Data entries
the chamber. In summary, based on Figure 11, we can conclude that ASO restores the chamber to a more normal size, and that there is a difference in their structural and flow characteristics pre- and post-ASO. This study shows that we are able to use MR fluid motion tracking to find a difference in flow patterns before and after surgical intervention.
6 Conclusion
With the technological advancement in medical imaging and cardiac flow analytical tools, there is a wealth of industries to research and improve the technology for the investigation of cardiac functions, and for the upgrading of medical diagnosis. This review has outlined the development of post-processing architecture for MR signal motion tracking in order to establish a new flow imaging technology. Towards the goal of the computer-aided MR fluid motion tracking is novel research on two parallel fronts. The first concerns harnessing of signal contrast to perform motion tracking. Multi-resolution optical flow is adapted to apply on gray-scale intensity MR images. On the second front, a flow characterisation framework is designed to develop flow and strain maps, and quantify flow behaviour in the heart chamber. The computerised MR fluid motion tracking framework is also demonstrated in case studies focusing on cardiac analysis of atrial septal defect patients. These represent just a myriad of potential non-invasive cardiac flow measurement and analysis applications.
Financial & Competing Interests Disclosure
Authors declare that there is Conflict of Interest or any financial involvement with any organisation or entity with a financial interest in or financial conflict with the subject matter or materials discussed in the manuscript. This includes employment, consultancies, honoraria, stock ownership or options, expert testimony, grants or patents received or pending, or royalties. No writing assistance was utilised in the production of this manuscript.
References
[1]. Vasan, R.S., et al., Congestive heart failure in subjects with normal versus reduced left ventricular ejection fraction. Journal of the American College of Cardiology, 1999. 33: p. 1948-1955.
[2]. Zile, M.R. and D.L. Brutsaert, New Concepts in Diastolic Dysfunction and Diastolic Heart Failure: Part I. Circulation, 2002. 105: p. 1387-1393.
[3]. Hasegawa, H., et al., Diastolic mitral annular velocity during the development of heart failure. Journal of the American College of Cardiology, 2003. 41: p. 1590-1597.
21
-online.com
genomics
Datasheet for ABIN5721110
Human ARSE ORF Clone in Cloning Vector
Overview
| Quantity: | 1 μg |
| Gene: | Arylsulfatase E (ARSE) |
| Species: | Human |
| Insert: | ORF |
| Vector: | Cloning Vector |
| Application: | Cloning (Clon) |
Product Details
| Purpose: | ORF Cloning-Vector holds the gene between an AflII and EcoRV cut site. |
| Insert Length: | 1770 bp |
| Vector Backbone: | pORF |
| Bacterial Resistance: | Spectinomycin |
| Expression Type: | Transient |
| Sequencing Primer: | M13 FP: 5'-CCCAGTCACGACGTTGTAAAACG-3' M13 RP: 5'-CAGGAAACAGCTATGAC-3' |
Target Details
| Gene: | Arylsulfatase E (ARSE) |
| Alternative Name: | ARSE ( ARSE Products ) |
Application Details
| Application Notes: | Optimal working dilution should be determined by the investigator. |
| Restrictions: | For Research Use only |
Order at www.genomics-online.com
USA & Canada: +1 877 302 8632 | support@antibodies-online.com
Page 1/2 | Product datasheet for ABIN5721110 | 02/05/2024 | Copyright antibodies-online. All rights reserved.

| Exercise prompt |
The answer must be all of the entries, restated exactly.

| Reply |
the chamber. In summary, based on Figure 11, we can conclude that ASO restores the chamber to a more normal size, and that there is a difference in their structural and flow characteristics pre- and post-ASO. This study shows that we are able to use MR fluid motion tracking to find a difference in flow patterns before and after surgical intervention.
6 Conclusion
With the technological advancement in medical imaging and cardiac flow analytical tools, there is a wealth of industries to research and improve the technology for the investigation of cardiac functions, and for the upgrading of medical diagnosis. This review has outlined the development of post-processing architecture for MR signal motion tracking in order to establish a new flow imaging technology. Towards the goal of the computer-aided MR fluid motion tracking is novel research on two parallel fronts. The first concerns harnessing of signal contrast to perform motion tracking. Multi-resolution optical flow is adapted to apply on gray-scale intensity MR images. On the second front, a flow characterisation framework is designed to develop flow and strain maps, and quantify flow behaviour in the heart chamber. The computerised MR fluid motion tracking framework is also demonstrated in case studies focusing on cardiac analysis of atrial septal defect patients. These represent just a myriad of potential non-invasive cardiac flow measurement and analysis applications.
Financial & Competing Interests Disclosure
Authors declare that there is Conflict of Interest or any financial involvement with any organisation or entity with a financial interest in or financial conflict with the subject matter or materials discussed in the manuscript. This includes employment, consultancies, honoraria, stock ownership or options, expert testimony, grants or patents received or pending, or royalties. No writing assistance was utilised in the production of this manuscript.
References
[1]. Vasan, R.S., et al., Congestive heart failure in subjects with normal versus reduced left ventricular ejection fraction. Journal of the American College of Cardiology, 1999. 33: p. 1948-1955.
[2]. Zile, M.R. and D.L. Brutsaert, New Concepts in Diastolic Dysfunction and Diastolic Heart Failure: Part I. Circulation, 2002. 105: p. 1387-1393.
[3]. Hasegawa, H., et al., Diastolic mitral annular velocity during the development of heart failure. Journal of the American College of Cardiology, 2003. 41: p. 1590-1597.
21
-online.com
genomics
Datasheet for ABIN5721110
Human ARSE ORF Clone in Cloning Vector
Overview
| Quantity: | 1 μg |
| Gene: | Arylsulfatase E (ARSE) |
| Species: | Human |
| Insert: | ORF |
| Vector: | Cloning Vector |
| Application: | Cloning (Clon) |
Product Details
| Purpose: | ORF Cloning-Vector holds the gene between an AflII and EcoRV cut site. |
| Insert Length: | 1770 bp |
| Vector Backbone: | pORF |
| Bacterial Resistance: | Spectinomycin |
| Expression Type: | Transient |
| Sequencing Primer: | M13 FP: 5'-CCCAGTCACGACGTTGTAAAACG-3' M13 RP: 5'-CAGGAAACAGCTATGAC-3' |
Target Details
| Gene: | Arylsulfatase E (ARSE) |
| Alternative Name: | ARSE ( ARSE Products ) |
Application Details
| Application Notes: | Optimal working dilution should be determined by the investigator. |
| Restrictions: | For Research Use only |
Order at www.genomics-online.com
USA & Canada: +1 877 302 8632 | support@antibodies-online.com
Page 1/2 | Product datasheet for ABIN5721110 | 02/05/2024 | Copyright antibodies-online. All rights reserved.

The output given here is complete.